• _Data for analysis_:
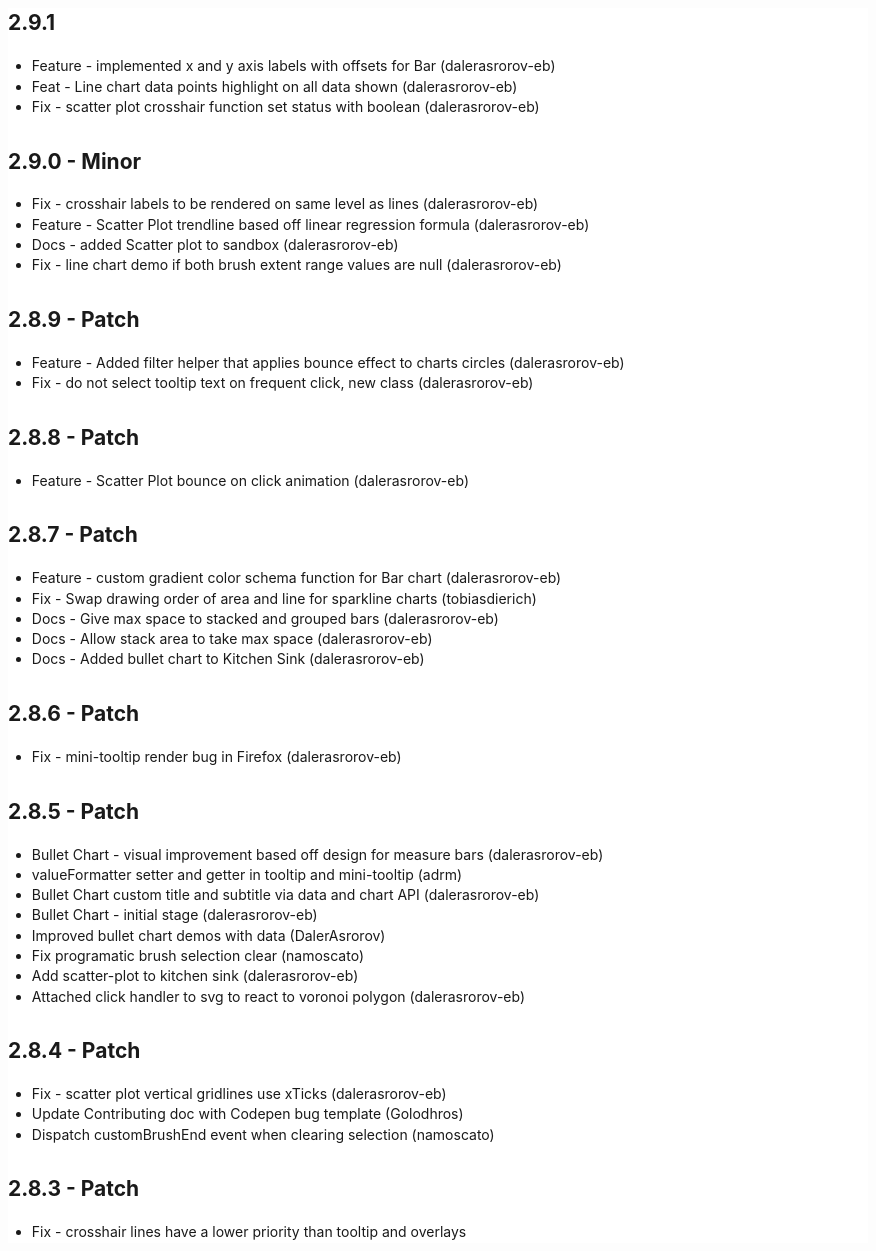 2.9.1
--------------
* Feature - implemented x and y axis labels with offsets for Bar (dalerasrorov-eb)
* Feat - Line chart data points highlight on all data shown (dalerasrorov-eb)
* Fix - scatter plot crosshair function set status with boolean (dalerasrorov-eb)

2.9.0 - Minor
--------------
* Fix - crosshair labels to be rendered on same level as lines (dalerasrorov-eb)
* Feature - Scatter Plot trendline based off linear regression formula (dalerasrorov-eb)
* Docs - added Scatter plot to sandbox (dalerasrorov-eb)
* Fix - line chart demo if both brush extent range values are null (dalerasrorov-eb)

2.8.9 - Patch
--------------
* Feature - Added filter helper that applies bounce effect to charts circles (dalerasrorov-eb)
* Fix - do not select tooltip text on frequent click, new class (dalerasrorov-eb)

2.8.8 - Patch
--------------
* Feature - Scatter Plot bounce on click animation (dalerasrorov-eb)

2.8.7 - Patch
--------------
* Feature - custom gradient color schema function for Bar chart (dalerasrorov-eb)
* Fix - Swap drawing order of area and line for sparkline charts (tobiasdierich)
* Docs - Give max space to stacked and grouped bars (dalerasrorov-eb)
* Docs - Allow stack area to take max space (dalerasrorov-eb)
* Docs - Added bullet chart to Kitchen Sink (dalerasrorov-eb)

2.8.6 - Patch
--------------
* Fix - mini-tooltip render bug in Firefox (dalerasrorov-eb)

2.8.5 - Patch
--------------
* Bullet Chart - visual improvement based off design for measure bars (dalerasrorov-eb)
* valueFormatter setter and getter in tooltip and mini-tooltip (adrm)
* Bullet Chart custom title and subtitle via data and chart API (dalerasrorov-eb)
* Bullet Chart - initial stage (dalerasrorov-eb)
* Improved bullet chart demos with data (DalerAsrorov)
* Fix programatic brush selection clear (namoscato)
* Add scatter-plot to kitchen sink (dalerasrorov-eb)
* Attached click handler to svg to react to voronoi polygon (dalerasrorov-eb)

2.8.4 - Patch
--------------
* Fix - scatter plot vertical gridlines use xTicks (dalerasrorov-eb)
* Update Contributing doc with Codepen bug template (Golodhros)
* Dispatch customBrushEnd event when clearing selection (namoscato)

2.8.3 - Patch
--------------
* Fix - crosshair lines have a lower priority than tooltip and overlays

• _Task brief_: Count the lines above that contain the string "labels", and reply with the number alone.

• _Task response_: 2